IC 410 and the Tadpoles


Cooperation with Frank Sackenheim


IC 410

Click on image for a zoomable full resolution version


The same image without stars at an earlier processing stage

IC 410

Click on image for a zoomable full resolution version

Location / Date

Germany, March 2014

Telescope / Mount / Guiding

TMB 80/600 (focal lenght 520mm), Losmandy G11

Camera / Exposure

SBIG ST8300, Baader Ha, OII and SIII Filter
21 x 20min Ha
18 x 20min OII
12 x 20min SIII
total 17h

Processing

Theli, Fitswork, PixInsight, Photoshop, Straton

Notes

Image acquisition by Frank Sackenheim
Image processing by me

IC 410 is a faint emission nebula 12.000 light-years away in the constellation Auriga. This narrow band image shows the sulfur emissions in red, hydrogen in green and oxygene in blue.
Left and above of the nebula center there are two remarkable inhabitants of the cosmic pond of gas and dust: the tadpoles of IC 410.

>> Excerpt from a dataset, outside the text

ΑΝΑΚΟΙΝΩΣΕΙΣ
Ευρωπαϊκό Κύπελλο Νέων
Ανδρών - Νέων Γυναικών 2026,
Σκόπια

Partly obscured by foreground dust, the nebula itself surrounds NGC 1893, a young galactic cluster of stars that energizes the glowing gas. Composed of denser cooler gas and dust the tadpoles are around 10 light-years long, potentially sites of ongoing star formation. Sculpted by wind and radiation from the cluster stars, their tails trail away from the cluster's central region.